Dresden
March 20, 1939
Dear mother,
We arrived in Dresden last evening after a two days bike ride from Prague. The youth hostel here is large and has a central-heating system, so it is quite comfortable.
I suppose you read all about Prague in the newspapers. We were in the midst of the excitement. On Tuesday night we saw many street riots between Czechs and Germans - some being knocked unconscious. The next morning we were in the old Town Hall when we heard a lot of noise. We looked out of the window and there were the German troops riding by on motorcycles, trucks, horses, tanks, and private cars. At first the Czechs started singing their national song, blocking the streets, and shaking their fists, but when they saw all the troops pouring in, they saw their cause was hopeless and went about their business again.
Prag is very cheap just now. I lived there six days and spent only five dollars, including six lodgings, meals, museum admissions, two American movie tickets, pictures of the city, and a purse which I bought as a present to take along to America.
The Czechs are nice people. They treated us very nicely and made us feel at home. We got to know a Czech restaurant keeper quite well and ate most of our meals there. They eat a kind of dumpling as a substitute for potatoes. As a drink they depend on Pilsen beer.
The Germans discontinued all train service from Prag (sic) to the frontier. Everybody had to stay in Prague till further notice. However, we ran out of money so we hopped on our bikes. When we came to the border the German officials were in doubt what they should do with us, but finally they let us go. I think we were the first people, outside of soldiers, to get out of former Czechoslovakia.

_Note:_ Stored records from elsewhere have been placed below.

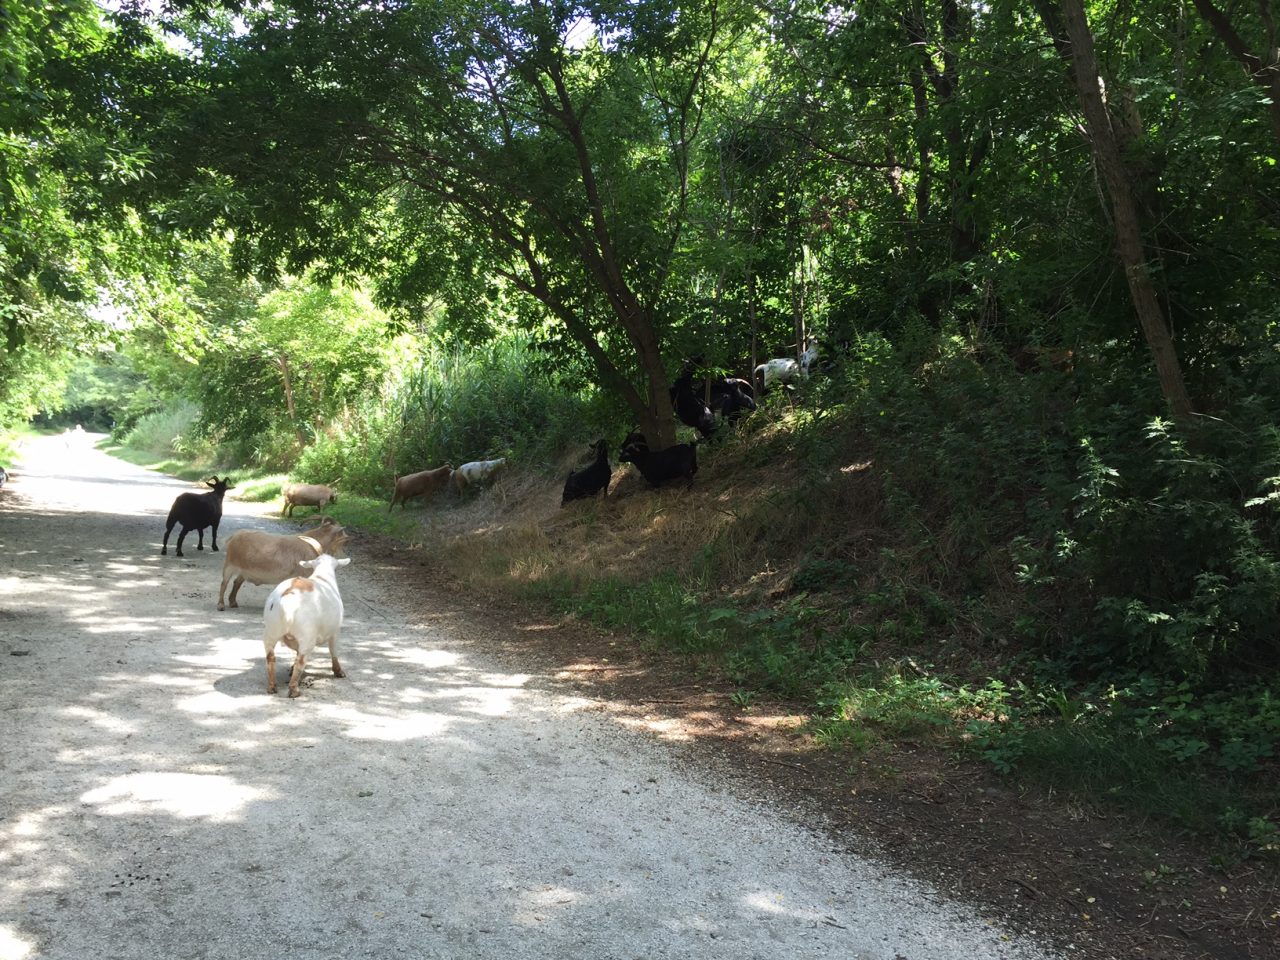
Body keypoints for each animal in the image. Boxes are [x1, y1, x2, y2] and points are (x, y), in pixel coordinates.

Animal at [217, 522, 350, 611]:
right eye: (343, 538)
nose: (345, 555)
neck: (311, 543)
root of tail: (234, 536)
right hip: (229, 565)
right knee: (224, 583)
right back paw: (221, 605)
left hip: (245, 571)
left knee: (236, 582)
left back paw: (233, 603)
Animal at [262, 555, 350, 701]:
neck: (322, 576)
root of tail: (288, 598)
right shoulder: (335, 630)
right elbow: (333, 651)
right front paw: (339, 671)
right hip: (307, 636)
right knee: (301, 660)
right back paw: (294, 690)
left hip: (271, 630)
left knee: (271, 657)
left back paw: (272, 686)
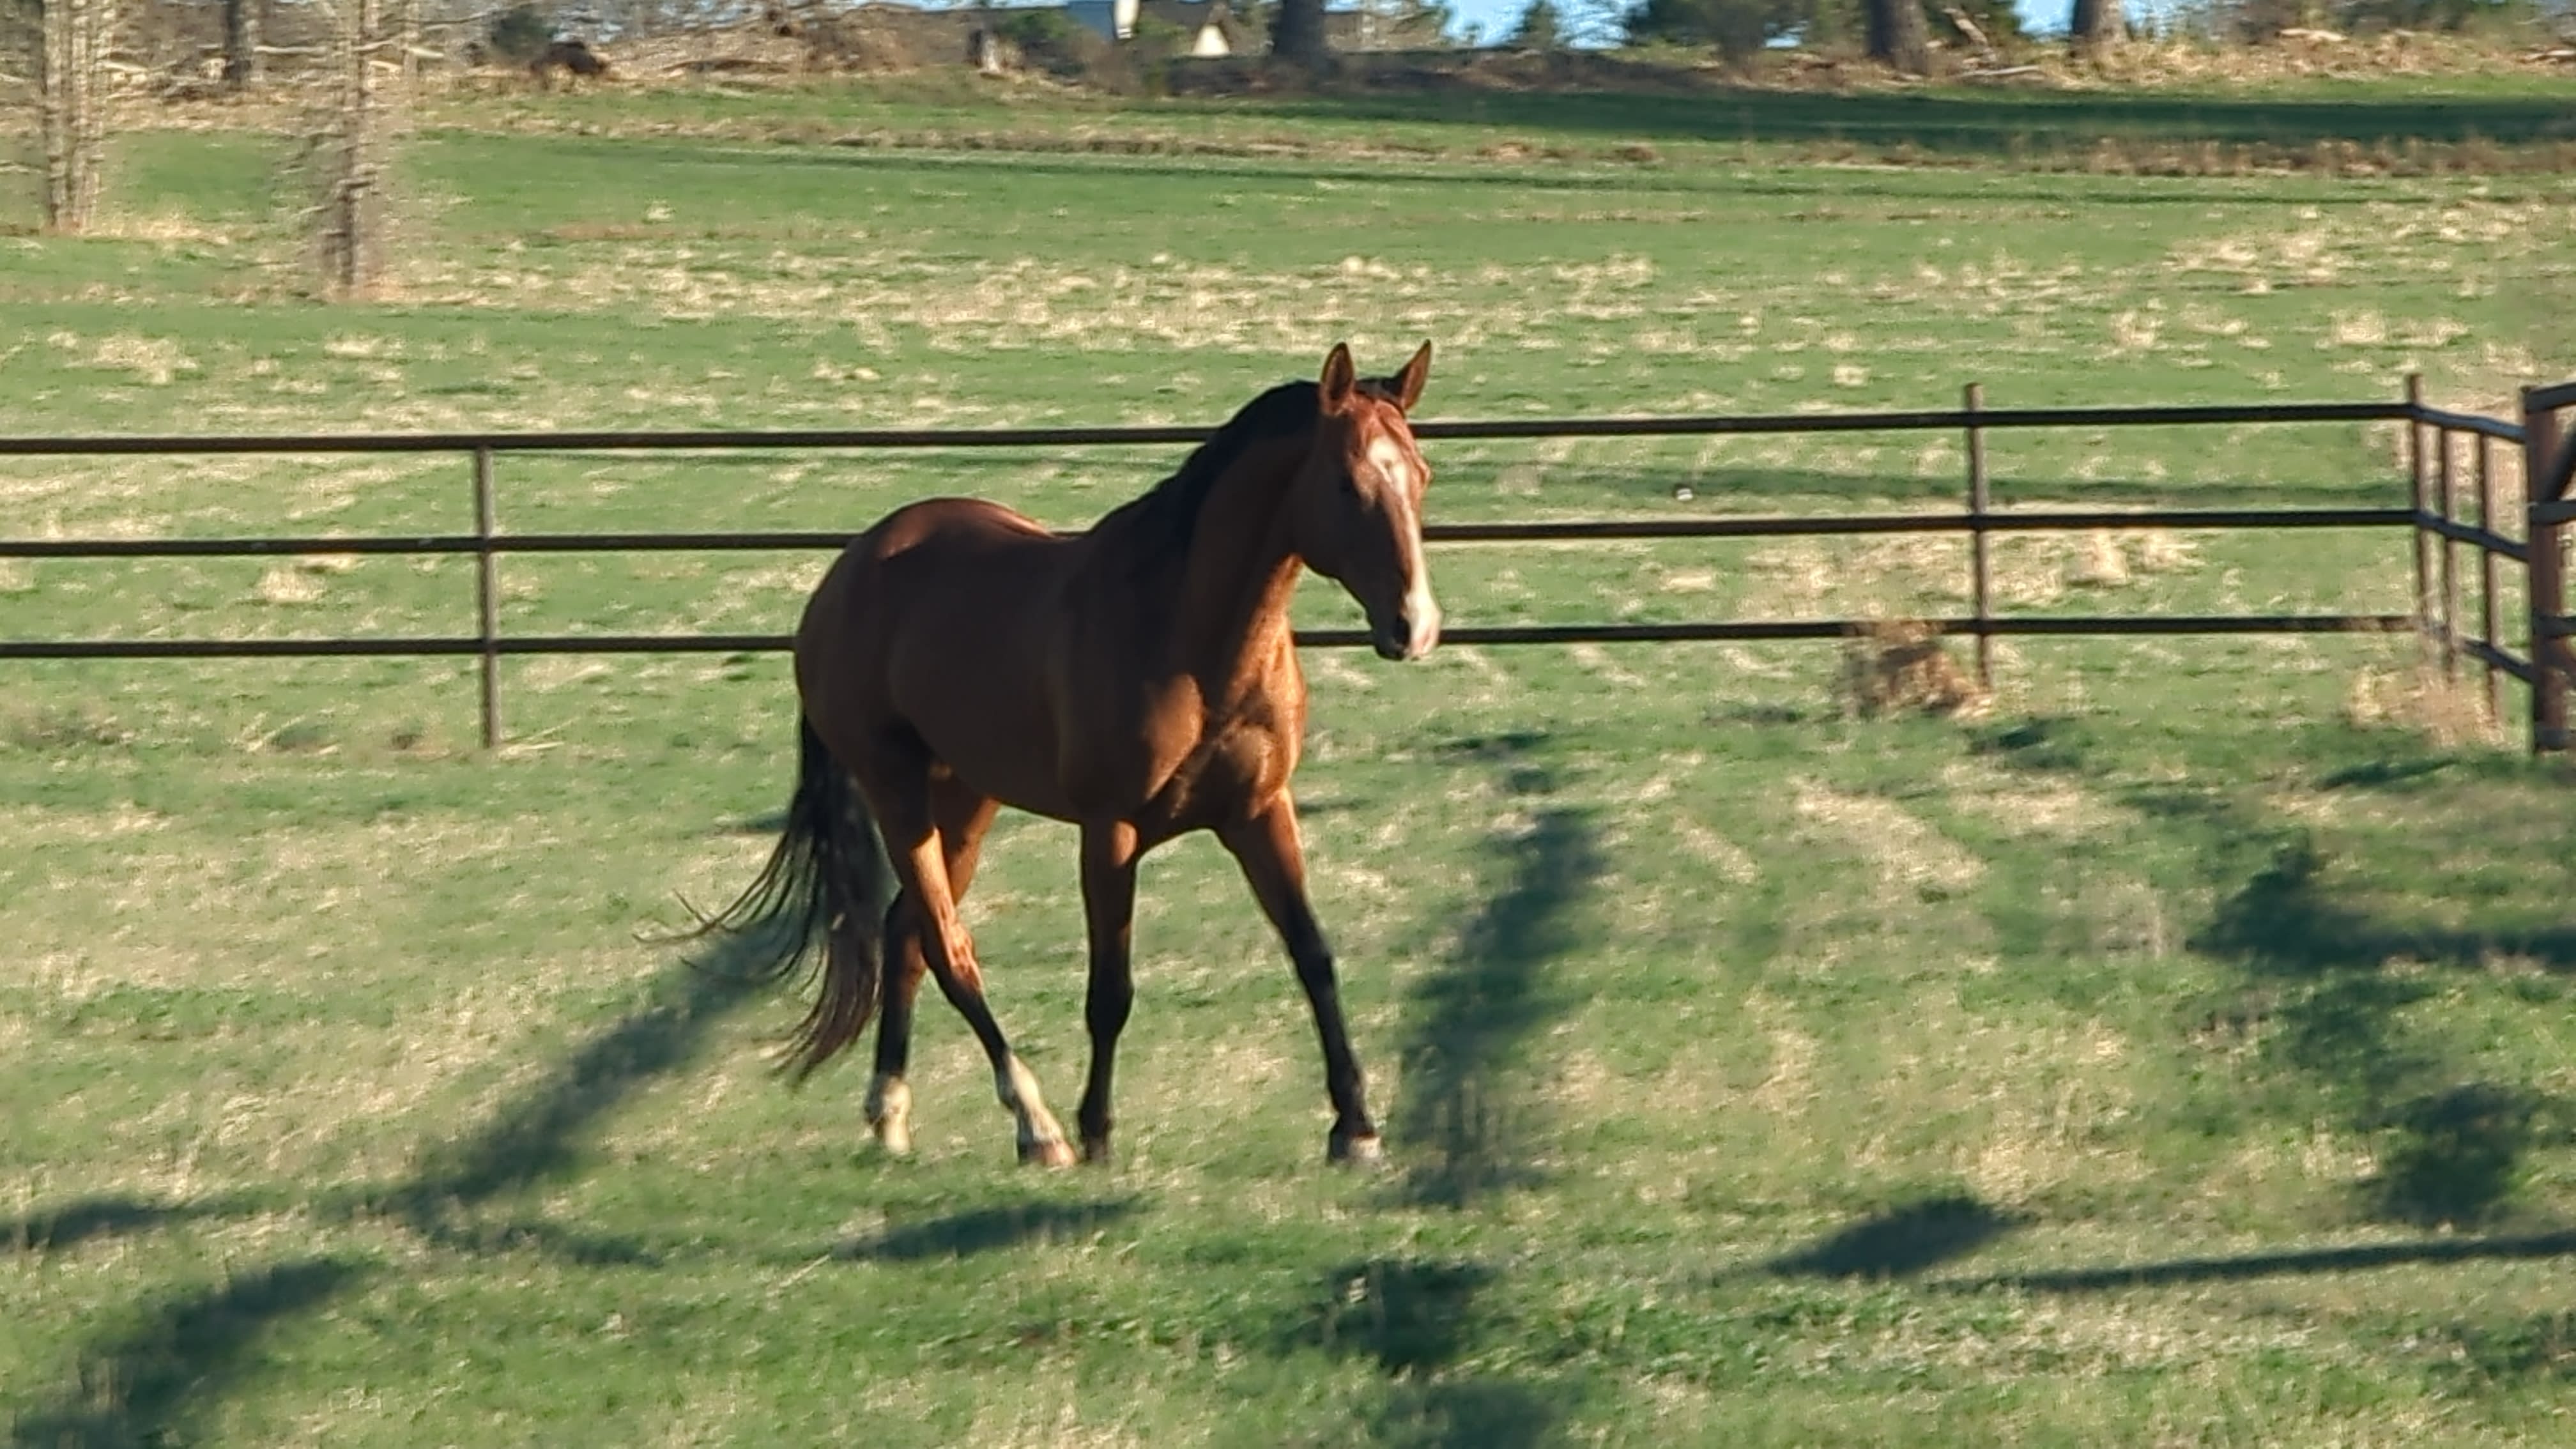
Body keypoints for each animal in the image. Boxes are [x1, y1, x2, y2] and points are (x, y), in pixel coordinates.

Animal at [688, 342, 1440, 1167]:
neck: (1186, 636)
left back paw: (891, 1108)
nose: (1415, 626)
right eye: (1346, 482)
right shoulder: (1110, 832)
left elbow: (1314, 957)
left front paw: (1356, 1126)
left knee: (906, 934)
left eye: (1421, 474)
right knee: (947, 945)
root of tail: (849, 571)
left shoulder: (1259, 813)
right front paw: (1098, 1131)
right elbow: (1110, 990)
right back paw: (1035, 1123)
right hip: (897, 793)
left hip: (966, 800)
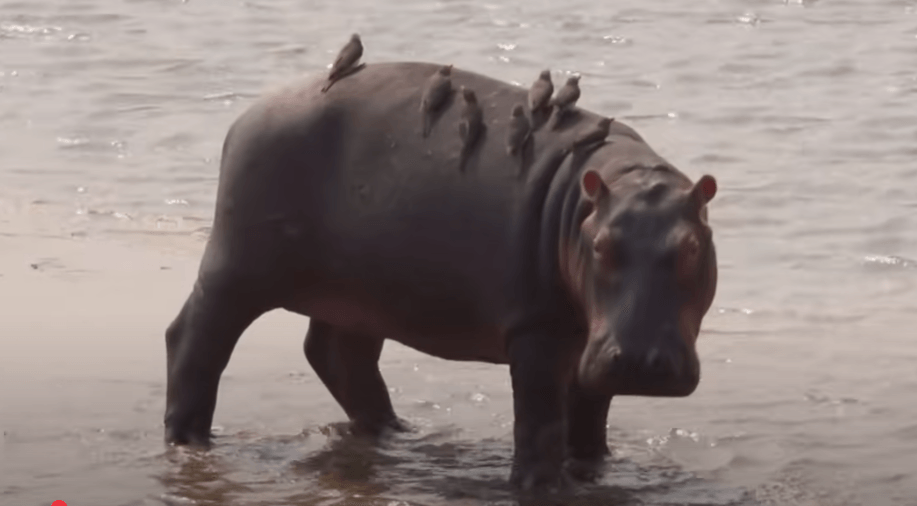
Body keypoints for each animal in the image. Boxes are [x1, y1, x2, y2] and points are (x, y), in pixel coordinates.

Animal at [163, 61, 719, 491]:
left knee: (337, 353)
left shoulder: (591, 339)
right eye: (601, 245)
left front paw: (593, 471)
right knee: (194, 339)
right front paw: (540, 485)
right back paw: (189, 441)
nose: (642, 361)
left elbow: (588, 414)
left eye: (692, 246)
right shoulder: (536, 327)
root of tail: (247, 115)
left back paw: (396, 431)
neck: (617, 186)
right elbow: (539, 415)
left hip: (356, 291)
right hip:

We had our mail forwarded to Dresden, Hauptpostlagend, so this morning much mail was waiting for me. The letters from America came from you, Aleta, N.Y.U., Harvard, the Institute of International Education, and I also received mail from Seydlitz, a Greek boy I met in Berlin, and from Frankfurt.
I plan to stay here about four days and then go to the farm, if all plans work out.
We almost died yesterday crossing the Sudeten mountains. They are very high. We had to push our bikes with luggage and all for 10 kilometers. The mountains are still covered with snow, although the road was fairly clear. Three trucks had upset along the way.
The Bulgarian boy wrote and said he received the first two copies of the Saturday Evening Post. I will send him the bill one of these days.
Many people - Czechs and Germans - envy us. They would give almost anything they had, if they could obtain American passports.
The Elbe from the Sudetenland to Dresden is very pretty. It winds through the mountains and has high cliffs on both sides. It rises in Czechoslovakia and its mouth is near Hamburg.
The weather was rather frigid when we left Prague and I caught a cold. However, today I'm spending most of my time in the Youth Hostel, and it is getting better.
Dresden had been the capital of Saxony and the Saxon kings lived here. We plan to see their castles tomorrow.
In May all American exchange students are the guests of the Carl Schurz organization. They take us on a two-weeks bus trip and pay every penny - even the trainfare from Frankfurt to Berlin, where the trip begins. I will be able to visit Frau Liebenow then, and the other people I got to know in Berlin.
By the sound of Aleta's letters, it seems that Americans fear a war in Europe. We are not worrying.
Your son,
Mark
Editor’s Note:
Carl Schurz was a Civil War general, a U.S. Ambassador to Spain, a Missouri Senator, and a Secretary of the Interior under Rutherford B. Hayes. Schurz was born in Germany in 1829 and was educated at the University of Bonn. After participating in the Revolutions of 1848 he was forced to leave Europe and immigrated to the U.S.